TASK TO COMPLETE:
Take the line that contains "5.18 During November, a" as the first line and the last line of the records as the end. Please set down everything in that range exactly.

((

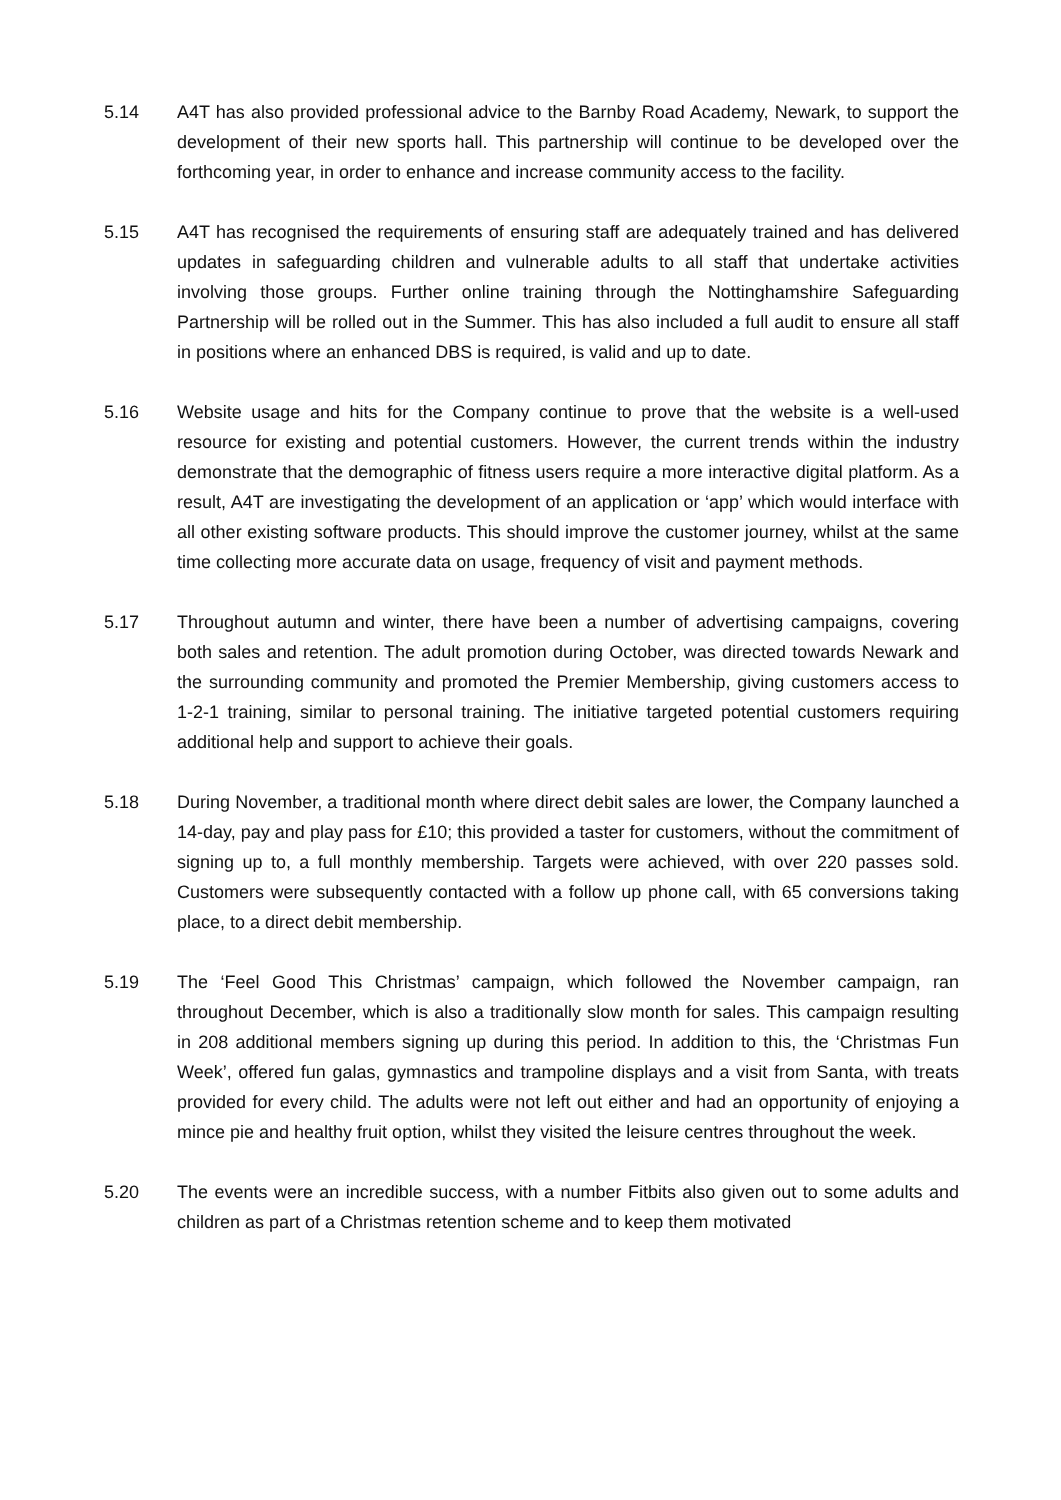5.14 A4T has also provided professional advice to the Barnby Road Academy, Newark, to support the development of their new sports hall. This partnership will continue to be developed over the forthcoming year, in order to enhance and increase community access to the facility.
5.15 A4T has recognised the requirements of ensuring staff are adequately trained and has delivered updates in safeguarding children and vulnerable adults to all staff that undertake activities involving those groups. Further online training through the Nottinghamshire Safeguarding Partnership will be rolled out in the Summer. This has also included a full audit to ensure all staff in positions where an enhanced DBS is required, is valid and up to date.
5.16 Website usage and hits for the Company continue to prove that the website is a well-used resource for existing and potential customers. However, the current trends within the industry demonstrate that the demographic of fitness users require a more interactive digital platform. As a result, A4T are investigating the development of an application or ‘app’ which would interface with all other existing software products. This should improve the customer journey, whilst at the same time collecting more accurate data on usage, frequency of visit and payment methods.
5.17 Throughout autumn and winter, there have been a number of advertising campaigns, covering both sales and retention. The adult promotion during October, was directed towards Newark and the surrounding community and promoted the Premier Membership, giving customers access to 1-2-1 training, similar to personal training. The initiative targeted potential customers requiring additional help and support to achieve their goals.
5.18 During November, a traditional month where direct debit sales are lower, the Company launched a 14-day, pay and play pass for £10; this provided a taster for customers, without the commitment of signing up to, a full monthly membership. Targets were achieved, with over 220 passes sold. Customers were subsequently contacted with a follow up phone call, with 65 conversions taking place, to a direct debit membership.
5.19 The ‘Feel Good This Christmas’ campaign, which followed the November campaign, ran throughout December, which is also a traditionally slow month for sales. This campaign resulting in 208 additional members signing up during this period. In addition to this, the ‘Christmas Fun Week’, offered fun galas, gymnastics and trampoline displays and a visit from Santa, with treats provided for every child. The adults were not left out either and had an opportunity of enjoying a mince pie and healthy fruit option, whilst they visited the leisure centres throughout the week.
5.20 The events were an incredible success, with a number Fitbits also given out to some adults and children as part of a Christmas retention scheme and to keep them motivated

))

OUTPUT OF THE EXERCISE:
5.18 During November, a traditional month where direct debit sales are lower, the Company launched a 14-day, pay and play pass for £10; this provided a taster for customers, without the commitment of signing up to, a full monthly membership. Targets were achieved, with over 220 passes sold. Customers were subsequently contacted with a follow up phone call, with 65 conversions taking place, to a direct debit membership.
5.19 The ‘Feel Good This Christmas’ campaign, which followed the November campaign, ran throughout December, which is also a traditionally slow month for sales. This campaign resulting in 208 additional members signing up during this period. In addition to this, the ‘Christmas Fun Week’, offered fun galas, gymnastics and trampoline displays and a visit from Santa, with treats provided for every child. The adults were not left out either and had an opportunity of enjoying a mince pie and healthy fruit option, whilst they visited the leisure centres throughout the week.
5.20 The events were an incredible success, with a number Fitbits also given out to some adults and children as part of a Christmas retention scheme and to keep them motivated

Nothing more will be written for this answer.